▶ **Problem details**: Reproduce all of the data below verbatim, leaving out the pictures.

▶ **Dataset excerpts**:
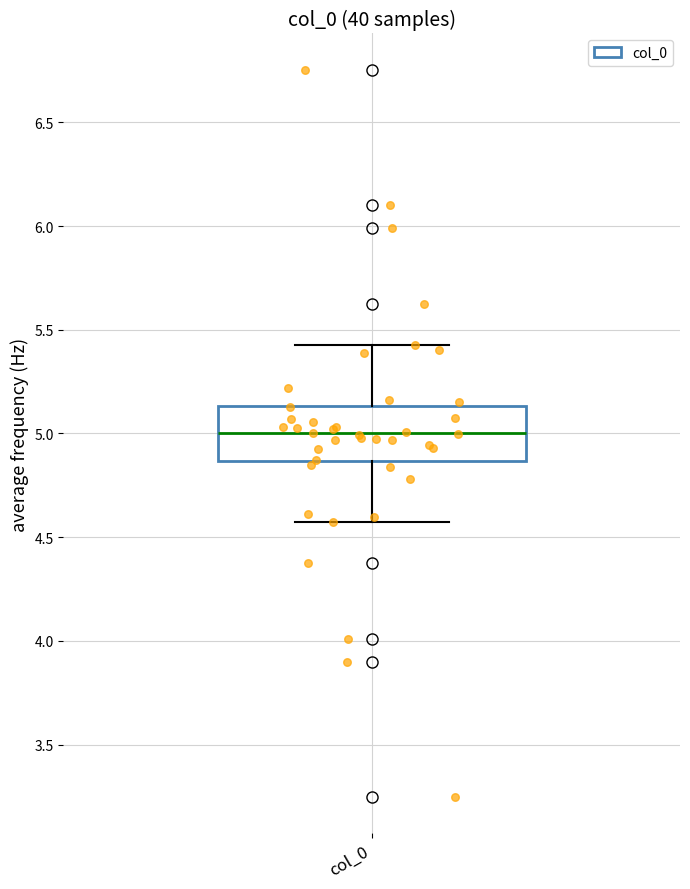

Transcribe this box plot: give where the median line is, the range the box spans, and where the two whiskers end, as read against the y-axis. The values are not printed on the chart, so give them approximately, as read against the axis.

median 5.00, box 4.85 to 5.15, whiskers 4.60 to 5.40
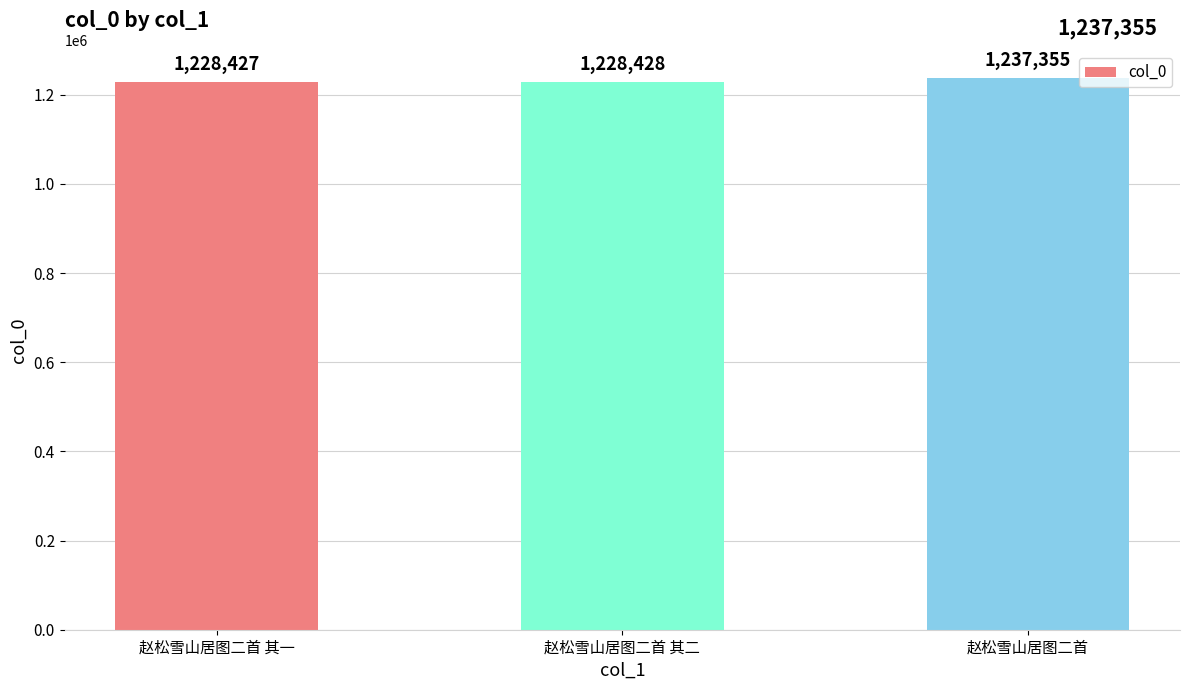

What is the ratio of the value at 赵松雪山居图二首 to the value at 赵松雪山居图二首 其一?

1.0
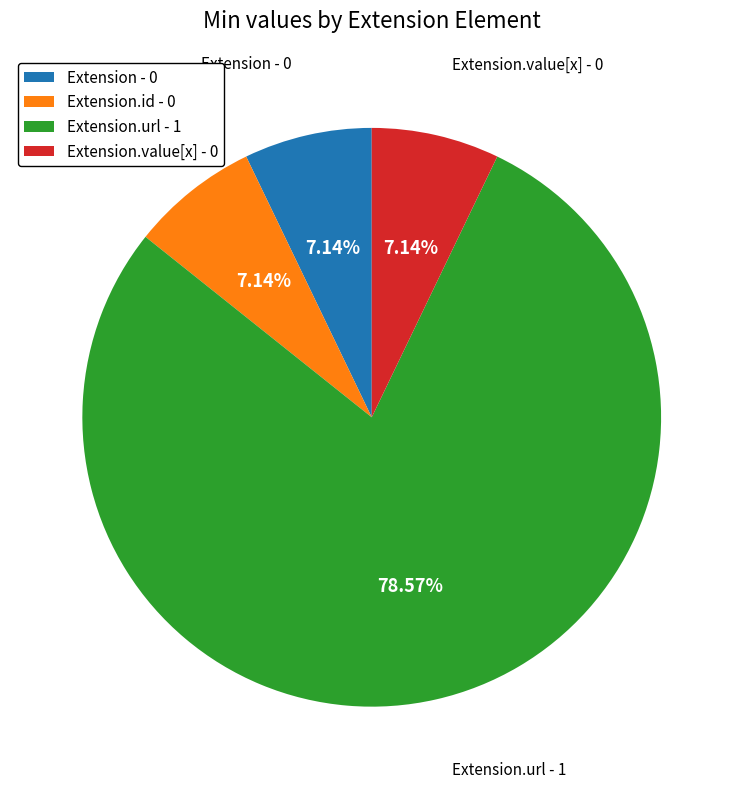

Approximately how many times larger is the value at Extension - 0 compared to Extension.value[x] - 0?

1.0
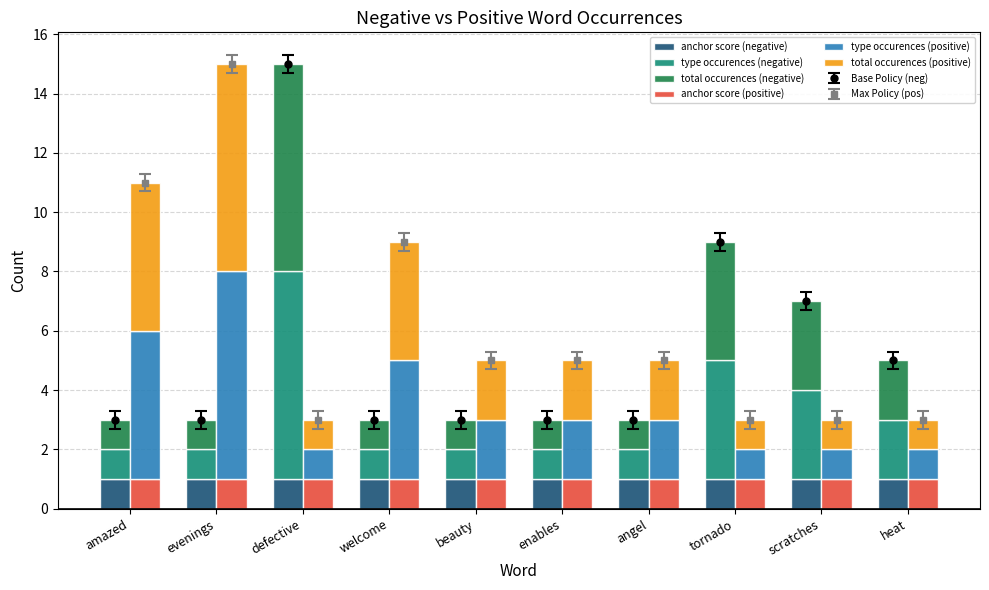

Reading left to right, list all the values displayed in this chart.

anchor score (negative): 1	1	1	1	1	1	1	1	1	1
type occurences (negative): 1	1	7	1	1	1	1	4	3	2
total occurences (negative): 1	1	7	1	1	1	1	4	3	2
anchor score (positive): 1	1	1	1	1	1	1	1	1	1
type occurences (positive): 5	7	1	4	2	2	2	1	1	1
total occurences (positive): 5	7	1	4	2	2	2	1	1	1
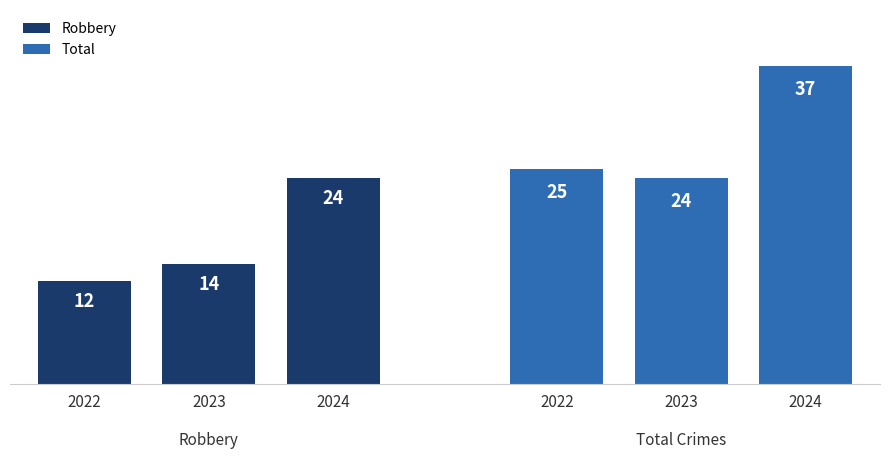

Reading left to right, list all the values displayed in this chart.

Robbery: 12	14	24
Total: 25	24	37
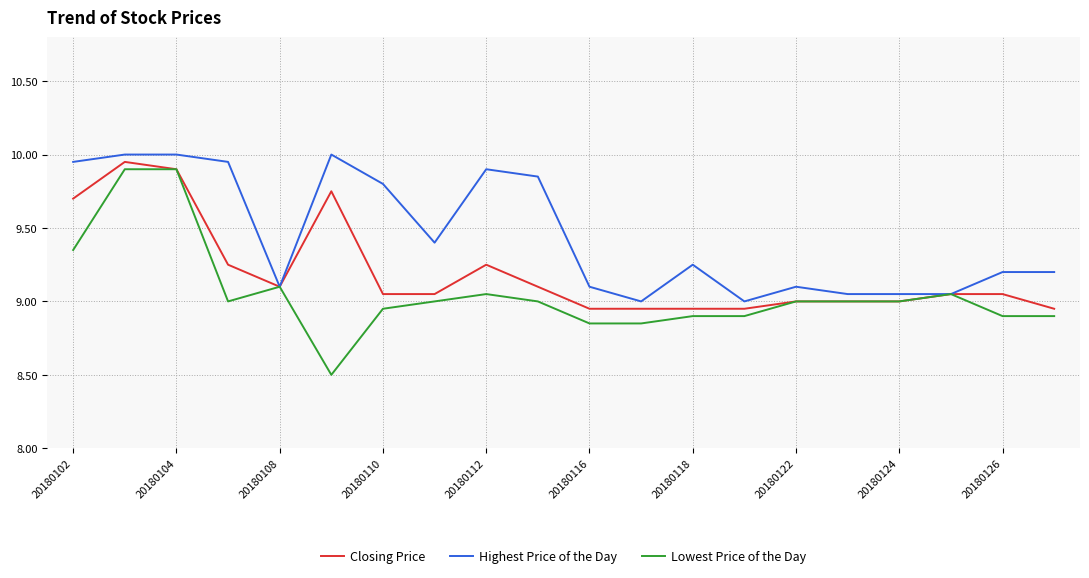

Which series has the largest total across all categories?

Highest Price of the Day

▶ **Answer box**:
Transcribe this box plot: give where the median line is, the range the box spans, and where the two whiskers end, as read against the y-axis. The values are not printed on the chart, so give them approximately, as read against the axis.

median 5.00, box 4.85 to 5.15, whiskers 4.60 to 5.40

What is the ratio of the value at 赵松雪山居图二首 to the value at 赵松雪山居图二首 其一?

1.0

Approximately how many times larger is the value at Extension - 0 compared to Extension.value[x] - 0?

1.0

Reading left to right, list all the values displayed in this chart.

anchor score (negative): 1	1	1	1	1	1	1	1	1	1
type occurences (negative): 1	1	7	1	1	1	1	4	3	2
total occurences (negative): 1	1	7	1	1	1	1	4	3	2
anchor score (positive): 1	1	1	1	1	1	1	1	1	1
type occurences (positive): 5	7	1	4	2	2	2	1	1	1
total occurences (positive): 5	7	1	4	2	2	2	1	1	1

Reading left to right, list all the values displayed in this chart.

Robbery: 12	14	24
Total: 25	24	37

Which series has the largest total across all categories?

Highest Price of the Day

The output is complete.